◆ SUPPLIED DATA ◆
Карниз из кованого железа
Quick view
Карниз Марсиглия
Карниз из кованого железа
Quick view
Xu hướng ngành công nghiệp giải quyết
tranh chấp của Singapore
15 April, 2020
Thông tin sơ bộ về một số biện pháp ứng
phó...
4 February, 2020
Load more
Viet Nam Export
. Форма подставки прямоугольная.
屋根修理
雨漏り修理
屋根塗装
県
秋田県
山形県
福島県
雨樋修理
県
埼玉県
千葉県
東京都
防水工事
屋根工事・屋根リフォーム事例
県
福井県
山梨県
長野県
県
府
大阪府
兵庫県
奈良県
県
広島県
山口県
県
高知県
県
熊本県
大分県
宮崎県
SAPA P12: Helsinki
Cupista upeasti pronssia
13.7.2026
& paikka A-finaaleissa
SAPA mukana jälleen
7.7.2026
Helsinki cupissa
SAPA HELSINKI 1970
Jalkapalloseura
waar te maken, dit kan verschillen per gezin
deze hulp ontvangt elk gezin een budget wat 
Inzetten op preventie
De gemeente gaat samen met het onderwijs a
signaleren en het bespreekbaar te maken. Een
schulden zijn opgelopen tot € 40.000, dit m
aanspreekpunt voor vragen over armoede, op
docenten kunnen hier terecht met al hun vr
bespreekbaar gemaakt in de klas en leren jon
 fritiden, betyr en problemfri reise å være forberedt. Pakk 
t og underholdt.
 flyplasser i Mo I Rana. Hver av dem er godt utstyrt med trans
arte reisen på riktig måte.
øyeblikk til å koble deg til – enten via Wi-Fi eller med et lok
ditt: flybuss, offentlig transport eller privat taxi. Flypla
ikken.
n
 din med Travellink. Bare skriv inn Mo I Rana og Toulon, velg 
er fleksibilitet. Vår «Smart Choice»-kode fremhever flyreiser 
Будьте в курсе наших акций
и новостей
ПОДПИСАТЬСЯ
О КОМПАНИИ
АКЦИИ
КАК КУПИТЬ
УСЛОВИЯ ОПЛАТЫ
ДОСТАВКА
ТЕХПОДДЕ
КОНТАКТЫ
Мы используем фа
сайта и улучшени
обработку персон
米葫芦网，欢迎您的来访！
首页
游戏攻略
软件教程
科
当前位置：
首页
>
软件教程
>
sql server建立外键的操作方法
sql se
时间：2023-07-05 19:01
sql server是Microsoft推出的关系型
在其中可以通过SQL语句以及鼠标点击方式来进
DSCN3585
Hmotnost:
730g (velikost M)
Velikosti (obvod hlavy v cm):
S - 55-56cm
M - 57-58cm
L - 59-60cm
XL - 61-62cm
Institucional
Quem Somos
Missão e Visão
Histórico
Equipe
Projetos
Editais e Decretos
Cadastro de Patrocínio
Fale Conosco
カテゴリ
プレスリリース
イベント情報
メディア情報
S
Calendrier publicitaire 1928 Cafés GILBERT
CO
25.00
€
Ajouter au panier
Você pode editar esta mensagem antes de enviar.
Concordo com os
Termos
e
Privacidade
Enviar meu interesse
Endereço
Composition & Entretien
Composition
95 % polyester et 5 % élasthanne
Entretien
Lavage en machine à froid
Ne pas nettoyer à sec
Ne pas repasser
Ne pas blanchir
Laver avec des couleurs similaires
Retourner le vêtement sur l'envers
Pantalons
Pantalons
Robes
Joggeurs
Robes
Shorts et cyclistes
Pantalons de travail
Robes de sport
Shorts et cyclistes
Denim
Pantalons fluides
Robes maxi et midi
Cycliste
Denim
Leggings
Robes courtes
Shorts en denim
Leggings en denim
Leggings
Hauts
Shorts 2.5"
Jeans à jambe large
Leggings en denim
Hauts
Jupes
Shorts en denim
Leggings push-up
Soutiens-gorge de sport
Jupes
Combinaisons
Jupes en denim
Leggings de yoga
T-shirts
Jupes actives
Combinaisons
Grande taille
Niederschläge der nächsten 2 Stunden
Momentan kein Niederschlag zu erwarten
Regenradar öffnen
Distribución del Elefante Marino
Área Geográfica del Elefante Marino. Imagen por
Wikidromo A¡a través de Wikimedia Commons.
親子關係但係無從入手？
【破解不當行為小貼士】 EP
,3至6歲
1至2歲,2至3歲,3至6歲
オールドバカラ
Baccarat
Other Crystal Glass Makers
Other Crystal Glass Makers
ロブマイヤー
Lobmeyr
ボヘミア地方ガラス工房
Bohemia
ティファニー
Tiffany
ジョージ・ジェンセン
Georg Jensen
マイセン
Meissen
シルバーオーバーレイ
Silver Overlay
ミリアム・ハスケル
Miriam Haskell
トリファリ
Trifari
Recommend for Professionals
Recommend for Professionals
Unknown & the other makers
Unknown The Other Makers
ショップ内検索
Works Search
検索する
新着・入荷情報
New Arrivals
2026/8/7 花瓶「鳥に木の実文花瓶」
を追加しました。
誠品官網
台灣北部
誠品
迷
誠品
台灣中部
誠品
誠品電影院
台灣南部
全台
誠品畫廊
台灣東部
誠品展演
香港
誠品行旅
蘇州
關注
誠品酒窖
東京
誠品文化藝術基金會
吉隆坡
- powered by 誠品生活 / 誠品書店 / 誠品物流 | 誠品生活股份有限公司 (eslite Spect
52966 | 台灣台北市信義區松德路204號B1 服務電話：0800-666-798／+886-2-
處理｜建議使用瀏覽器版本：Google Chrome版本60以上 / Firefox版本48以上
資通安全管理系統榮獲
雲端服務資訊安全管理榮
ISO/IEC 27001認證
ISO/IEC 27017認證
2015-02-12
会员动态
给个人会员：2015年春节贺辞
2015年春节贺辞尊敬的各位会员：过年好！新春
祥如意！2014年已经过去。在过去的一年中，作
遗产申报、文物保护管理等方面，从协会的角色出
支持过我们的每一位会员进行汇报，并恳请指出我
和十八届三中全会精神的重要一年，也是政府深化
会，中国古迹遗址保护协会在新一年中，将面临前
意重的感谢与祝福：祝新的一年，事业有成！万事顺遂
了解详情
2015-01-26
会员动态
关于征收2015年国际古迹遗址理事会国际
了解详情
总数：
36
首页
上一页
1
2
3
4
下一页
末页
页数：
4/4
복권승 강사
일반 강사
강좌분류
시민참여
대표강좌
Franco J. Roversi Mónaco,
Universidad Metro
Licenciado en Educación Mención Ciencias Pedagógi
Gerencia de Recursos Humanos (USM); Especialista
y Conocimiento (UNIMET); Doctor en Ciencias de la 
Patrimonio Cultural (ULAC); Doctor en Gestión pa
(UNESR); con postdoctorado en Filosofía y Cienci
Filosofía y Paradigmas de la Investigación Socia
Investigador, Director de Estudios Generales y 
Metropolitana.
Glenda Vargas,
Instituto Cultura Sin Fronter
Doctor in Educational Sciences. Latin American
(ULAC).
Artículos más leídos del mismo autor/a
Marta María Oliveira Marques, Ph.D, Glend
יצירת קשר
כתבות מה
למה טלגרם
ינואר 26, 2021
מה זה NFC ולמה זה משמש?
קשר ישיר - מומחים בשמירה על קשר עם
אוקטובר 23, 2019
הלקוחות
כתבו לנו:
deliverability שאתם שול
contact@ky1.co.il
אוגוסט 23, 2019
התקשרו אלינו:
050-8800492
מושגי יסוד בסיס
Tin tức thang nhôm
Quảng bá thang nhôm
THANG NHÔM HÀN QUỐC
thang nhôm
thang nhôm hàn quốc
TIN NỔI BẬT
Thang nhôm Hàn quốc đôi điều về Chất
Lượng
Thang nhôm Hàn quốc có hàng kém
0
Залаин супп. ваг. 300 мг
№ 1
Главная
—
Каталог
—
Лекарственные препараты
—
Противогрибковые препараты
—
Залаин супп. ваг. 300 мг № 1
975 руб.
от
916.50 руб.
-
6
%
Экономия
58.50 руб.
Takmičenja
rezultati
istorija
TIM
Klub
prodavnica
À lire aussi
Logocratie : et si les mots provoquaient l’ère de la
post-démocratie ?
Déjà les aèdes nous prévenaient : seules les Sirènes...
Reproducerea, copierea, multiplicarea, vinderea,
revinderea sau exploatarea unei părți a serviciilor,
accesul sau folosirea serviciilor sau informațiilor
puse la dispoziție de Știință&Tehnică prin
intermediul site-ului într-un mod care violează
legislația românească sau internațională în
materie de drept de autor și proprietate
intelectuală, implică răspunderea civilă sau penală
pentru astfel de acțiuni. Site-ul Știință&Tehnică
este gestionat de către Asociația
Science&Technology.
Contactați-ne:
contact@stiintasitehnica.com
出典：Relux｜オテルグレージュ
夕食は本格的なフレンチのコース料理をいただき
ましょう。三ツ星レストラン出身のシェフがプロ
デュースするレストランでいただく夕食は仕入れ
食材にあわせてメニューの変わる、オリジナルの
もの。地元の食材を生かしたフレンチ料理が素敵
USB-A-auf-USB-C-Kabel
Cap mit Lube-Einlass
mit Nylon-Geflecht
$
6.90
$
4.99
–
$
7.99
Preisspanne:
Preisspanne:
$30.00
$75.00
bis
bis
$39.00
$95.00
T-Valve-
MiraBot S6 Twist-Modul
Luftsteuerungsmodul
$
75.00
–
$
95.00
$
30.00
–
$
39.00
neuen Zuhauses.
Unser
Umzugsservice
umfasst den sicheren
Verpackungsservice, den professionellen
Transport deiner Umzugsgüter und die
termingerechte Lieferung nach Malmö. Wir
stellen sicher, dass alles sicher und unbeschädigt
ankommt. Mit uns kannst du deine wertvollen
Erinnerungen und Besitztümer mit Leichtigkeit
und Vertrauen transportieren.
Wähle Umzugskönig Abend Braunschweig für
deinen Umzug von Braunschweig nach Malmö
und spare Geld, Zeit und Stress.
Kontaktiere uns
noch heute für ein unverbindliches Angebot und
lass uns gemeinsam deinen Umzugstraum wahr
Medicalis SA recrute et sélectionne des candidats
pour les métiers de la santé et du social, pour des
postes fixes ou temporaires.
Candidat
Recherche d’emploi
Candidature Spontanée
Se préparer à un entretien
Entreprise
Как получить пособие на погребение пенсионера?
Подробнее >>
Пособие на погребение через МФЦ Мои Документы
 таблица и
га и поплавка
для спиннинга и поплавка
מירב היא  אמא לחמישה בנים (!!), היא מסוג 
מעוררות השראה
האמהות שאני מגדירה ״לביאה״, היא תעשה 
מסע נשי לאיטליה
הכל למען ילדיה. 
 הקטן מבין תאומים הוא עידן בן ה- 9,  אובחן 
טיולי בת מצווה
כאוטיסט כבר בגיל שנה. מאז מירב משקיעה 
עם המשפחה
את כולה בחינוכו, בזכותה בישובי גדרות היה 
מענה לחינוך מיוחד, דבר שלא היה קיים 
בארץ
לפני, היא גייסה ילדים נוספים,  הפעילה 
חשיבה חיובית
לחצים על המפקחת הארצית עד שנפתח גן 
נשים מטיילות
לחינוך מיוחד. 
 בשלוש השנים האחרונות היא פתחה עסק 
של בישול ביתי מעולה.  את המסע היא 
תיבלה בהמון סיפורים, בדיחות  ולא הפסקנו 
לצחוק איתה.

◆ PROBLEM TO SOLVE ◆
Reproduce the records line for line, starting at the very first line and stopping after the line that contains "Helsinki cupissa".

◆ YOUR SOLUTION ◆
Карниз из кованого железа
Quick view
Карниз Марсиглия
Карниз из кованого железа
Quick view
Xu hướng ngành công nghiệp giải quyết
tranh chấp của Singapore
15 April, 2020
Thông tin sơ bộ về một số biện pháp ứng
phó...
4 February, 2020
Load more
Viet Nam Export
. Форма подставки прямоугольная.
屋根修理
雨漏り修理
屋根塗装
県
秋田県
山形県
福島県
雨樋修理
県
埼玉県
千葉県
東京都
防水工事
屋根工事・屋根リフォーム事例
県
福井県
山梨県
長野県
県
府
大阪府
兵庫県
奈良県
県
広島県
山口県
県
高知県
県
熊本県
大分県
宮崎県
SAPA P12: Helsinki
Cupista upeasti pronssia
13.7.2026
& paikka A-finaaleissa
SAPA mukana jälleen
7.7.2026
Helsinki cupissa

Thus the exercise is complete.